EXERCISE DESCRIPTION -
Print the time series forecasting text word for word, everything from "Or you could" down to "and different input and output sequences.".

TEXT EXCERPT -
◆ ◆ ◆
The difference between univariate vs. multivariate, single-step vs. multistep, and sliding vs. expanding window time series problems
Getting started with time series forecasting can be overwhelming as there are many variations. Time series problems can vary depending on the number of input and output sequences, the number of steps to forecast, and whether the input sequence length is static or variable.
Getting started with Time Series Forecasting can be overwhelming as there are many variations.
For example, you could have sales data for a chocolate bar for which you are trying to forecast its sales for the next six months based on the previous 12 months.
Or you could try to forecast the amount of snow for the next day based on all available past data on temperature and rain.
In this article, we will go over the different types of time series forecasting problems. Since time series problems can be a combination of different variations, we will use the example of a fast food combo meal to showcase the variations.
So, welcome to the “Time Series Bistro”!
Please have a look at the menu and pick one from each of the following categories:
First, we will look at the number of input and output time series. That means you can either have a single time series or multiple time series as an input. The same goes for the output to forecast.
We differentiate between univariate and multivariate time series problems. For the multivariate problem formulation, we also differentiate between equal and different input and output sequences.
In a univariate time series problem, you only have one time series which is used as the input sequence and as the output sequence as well.
input_cols = ["chocolate_bar_sales"]
output_cols = input_cols
You would use this if the time series you are trying to forecast does not have any dependencies on other time series.
Use case example: Forecasting the future sales of a chocolate bar based on its past sales.
Multivariate with Equal Inputs and Outputs
In a multivariate time series problem, you can have multiple time series which are used as input sequences and as output sequences as well.
input_cols = ["stock_1", ..., "stock_n"]
output_cols = input_cols
You would usually use this problem formulation when there is a correlation between multiple time series.
Use case example: Forecasting the future prices of all stocks in a stock market index based on their past prices.
Multivariate with Different Inputs and Outputs
In contrast to the above multivariate time series problem with equal inputs and outputs, you can also have different input and output sequences.
input_cols = ["precipitation", "temperature"]
output_cols = ["snowfall"]
You would usually use this problem formulation if you need additional information from another time series to forecast the target sequence. E.g. you can provide some time awareness by feeding a modulo or sine wave signal to the model).
Use case example: Forecasting the amount of snowfall based on previous precipitation and temperature.
◆ ◆ ◆
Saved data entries
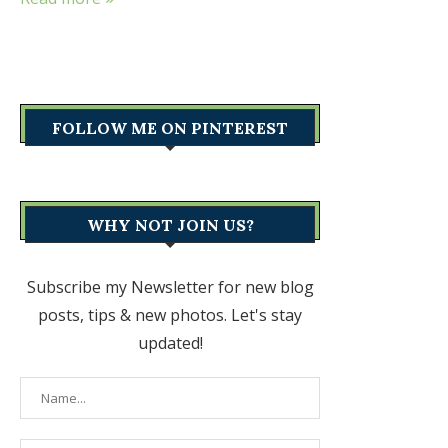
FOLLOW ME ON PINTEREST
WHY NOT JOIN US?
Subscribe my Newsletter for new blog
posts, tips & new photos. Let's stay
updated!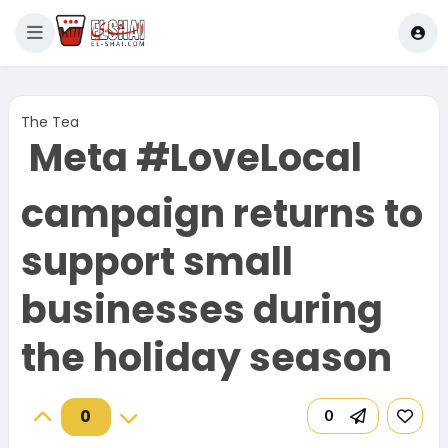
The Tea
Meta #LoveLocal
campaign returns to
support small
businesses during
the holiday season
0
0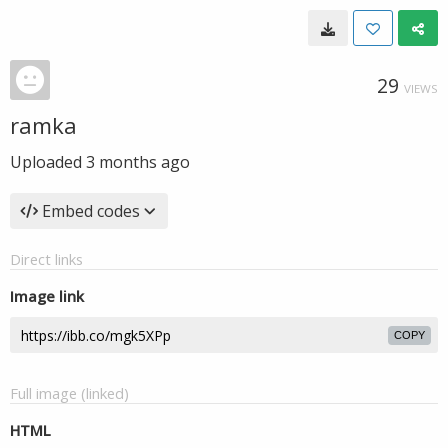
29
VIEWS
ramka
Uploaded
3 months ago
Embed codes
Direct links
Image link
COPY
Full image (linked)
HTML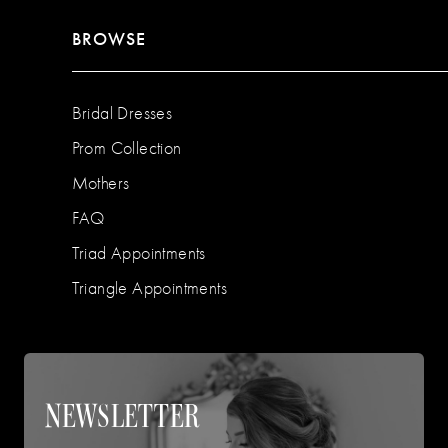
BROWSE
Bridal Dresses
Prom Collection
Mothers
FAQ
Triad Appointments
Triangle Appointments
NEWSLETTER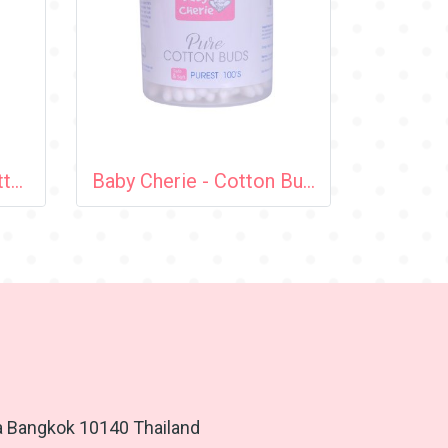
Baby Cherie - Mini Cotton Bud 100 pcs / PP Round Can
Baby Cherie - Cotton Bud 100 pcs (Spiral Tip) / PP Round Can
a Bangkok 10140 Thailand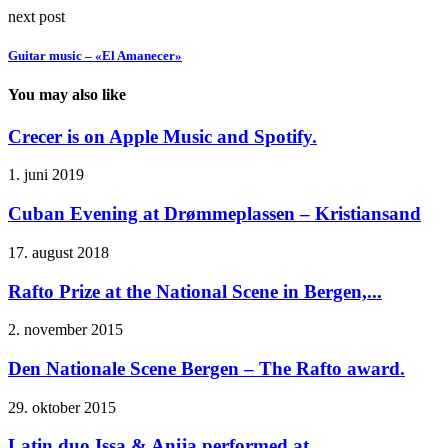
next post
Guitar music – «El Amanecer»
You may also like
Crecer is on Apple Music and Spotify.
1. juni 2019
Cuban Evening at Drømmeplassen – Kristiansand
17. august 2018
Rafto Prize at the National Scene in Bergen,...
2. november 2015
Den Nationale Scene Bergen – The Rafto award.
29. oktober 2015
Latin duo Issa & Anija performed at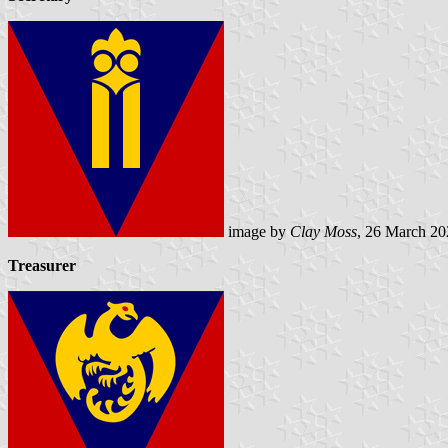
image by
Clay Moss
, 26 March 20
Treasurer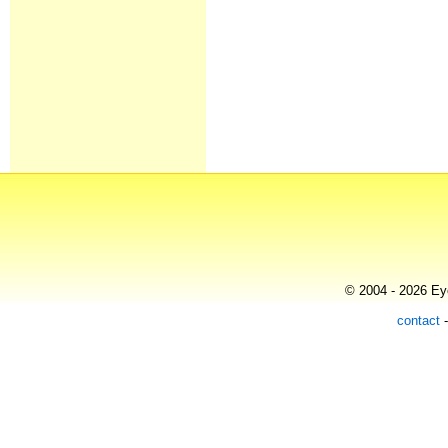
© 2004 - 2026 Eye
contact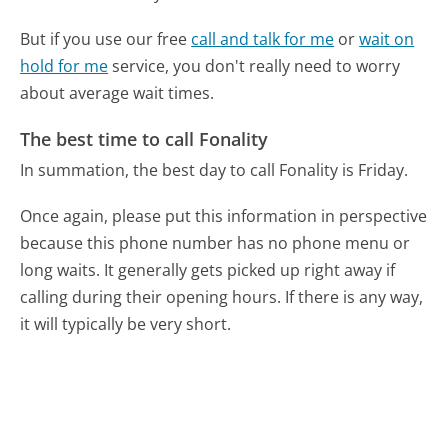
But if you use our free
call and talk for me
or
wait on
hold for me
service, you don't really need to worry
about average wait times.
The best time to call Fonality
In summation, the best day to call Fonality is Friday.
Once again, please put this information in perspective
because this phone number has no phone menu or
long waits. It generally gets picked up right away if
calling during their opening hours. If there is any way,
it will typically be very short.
◆ ◆ ◆
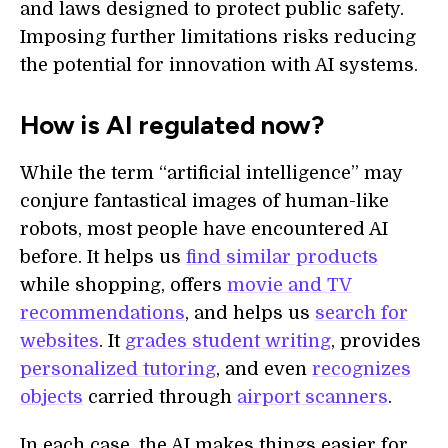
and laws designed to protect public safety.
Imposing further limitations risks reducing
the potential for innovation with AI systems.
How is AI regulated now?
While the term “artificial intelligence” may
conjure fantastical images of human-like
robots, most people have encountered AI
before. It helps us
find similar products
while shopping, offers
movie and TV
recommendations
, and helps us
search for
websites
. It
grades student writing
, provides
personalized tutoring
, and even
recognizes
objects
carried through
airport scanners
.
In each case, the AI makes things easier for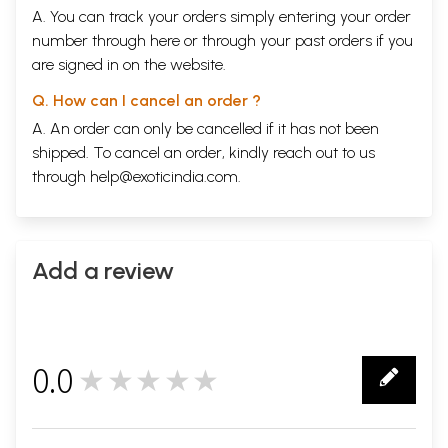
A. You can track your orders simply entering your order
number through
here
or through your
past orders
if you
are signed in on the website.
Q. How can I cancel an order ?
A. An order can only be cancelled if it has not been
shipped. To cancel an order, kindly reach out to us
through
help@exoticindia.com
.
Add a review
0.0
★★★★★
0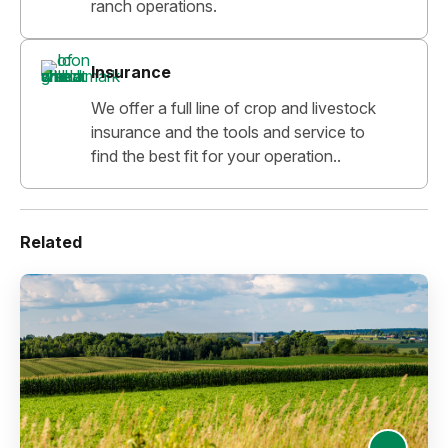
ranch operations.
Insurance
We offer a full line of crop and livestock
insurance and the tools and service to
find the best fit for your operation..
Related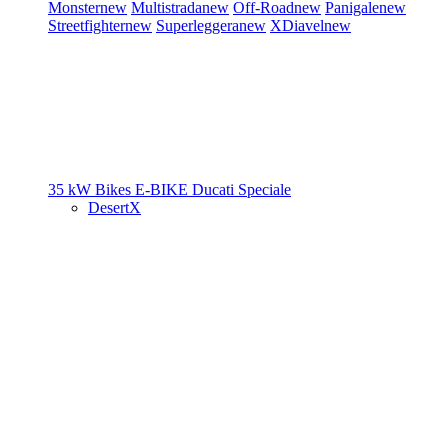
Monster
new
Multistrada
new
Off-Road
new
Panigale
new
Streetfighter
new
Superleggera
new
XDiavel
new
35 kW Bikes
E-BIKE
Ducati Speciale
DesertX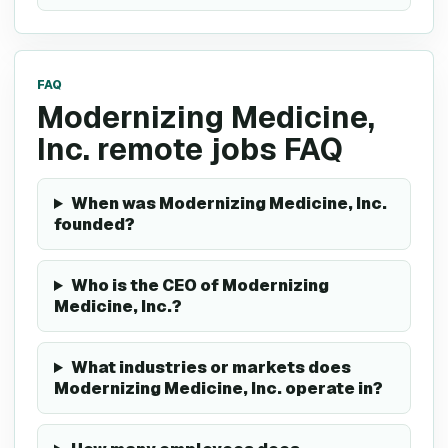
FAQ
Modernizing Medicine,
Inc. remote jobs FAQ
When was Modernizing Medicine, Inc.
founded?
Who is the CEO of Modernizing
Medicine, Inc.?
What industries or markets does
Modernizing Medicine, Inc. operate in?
◆ ◆ ◆
SOLVED PROBLEM -
Or you could try to forecast the amount of snow for the next day based on all available past data on temperature and rain.
In this article, we will go over the different types of time series forecasting problems. Since time series problems can be a combination of different variations, we will use the example of a fast food combo meal to showcase the variations.
So, welcome to the “Time Series Bistro”!
Please have a look at the menu and pick one from each of the following categories:
First, we will look at the number of input and output time series. That means you can either have a single time series or multiple time series as an input. The same goes for the output to forecast.
We differentiate between univariate and multivariate time series problems. For the multivariate problem formulation, we also differentiate between equal and different input and output sequences.